* [What is expected]: Starting at the line that holds "lightweight protocols which", transcribe every line to the end of the data exactly; include no other lines.

* [Available records]:
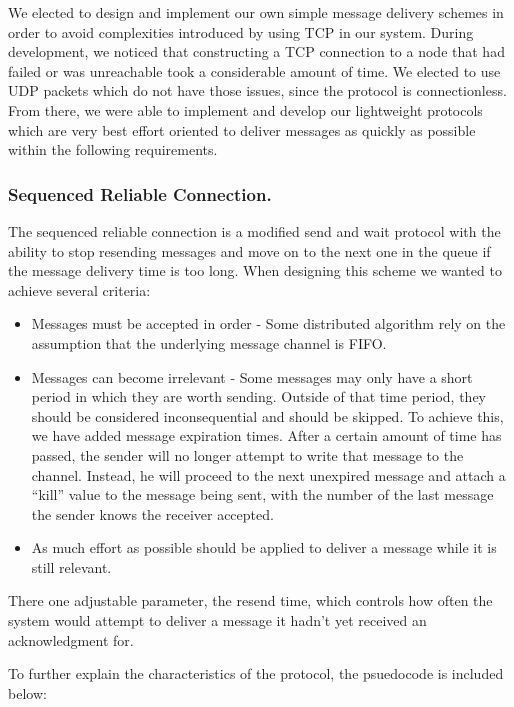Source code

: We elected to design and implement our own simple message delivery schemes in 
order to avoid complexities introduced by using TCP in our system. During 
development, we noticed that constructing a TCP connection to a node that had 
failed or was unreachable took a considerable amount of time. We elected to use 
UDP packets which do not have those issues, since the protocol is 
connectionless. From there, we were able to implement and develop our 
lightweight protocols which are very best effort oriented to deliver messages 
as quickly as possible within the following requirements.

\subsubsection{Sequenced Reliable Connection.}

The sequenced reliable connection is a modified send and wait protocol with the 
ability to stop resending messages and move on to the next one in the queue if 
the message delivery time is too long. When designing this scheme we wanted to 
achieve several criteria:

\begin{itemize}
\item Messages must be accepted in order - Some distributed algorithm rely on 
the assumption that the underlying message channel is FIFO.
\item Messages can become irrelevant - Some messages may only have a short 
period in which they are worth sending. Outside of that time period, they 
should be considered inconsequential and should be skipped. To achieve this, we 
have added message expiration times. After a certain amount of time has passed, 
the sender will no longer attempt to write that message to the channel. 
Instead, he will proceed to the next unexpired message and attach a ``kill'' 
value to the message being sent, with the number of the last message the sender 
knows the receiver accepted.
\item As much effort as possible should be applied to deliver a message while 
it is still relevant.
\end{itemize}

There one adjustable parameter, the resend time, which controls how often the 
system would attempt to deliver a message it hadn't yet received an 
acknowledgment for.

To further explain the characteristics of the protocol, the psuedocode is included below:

* [Finished exercise]:
lightweight protocols which are very best effort oriented to deliver messages 
as quickly as possible within the following requirements.

\subsubsection{Sequenced Reliable Connection.}

The sequenced reliable connection is a modified send and wait protocol with the 
ability to stop resending messages and move on to the next one in the queue if 
the message delivery time is too long. When designing this scheme we wanted to 
achieve several criteria:

\begin{itemize}
\item Messages must be accepted in order - Some distributed algorithm rely on 
the assumption that the underlying message channel is FIFO.
\item Messages can become irrelevant - Some messages may only have a short 
period in which they are worth sending. Outside of that time period, they 
should be considered inconsequential and should be skipped. To achieve this, we 
have added message expiration times. After a certain amount of time has passed, 
the sender will no longer attempt to write that message to the channel. 
Instead, he will proceed to the next unexpired message and attach a ``kill'' 
value to the message being sent, with the number of the last message the sender 
knows the receiver accepted.
\item As much effort as possible should be applied to deliver a message while 
it is still relevant.
\end{itemize}

There one adjustable parameter, the resend time, which controls how often the 
system would attempt to deliver a message it hadn't yet received an 
acknowledgment for.

To further explain the characteristics of the protocol, the psuedocode is included below:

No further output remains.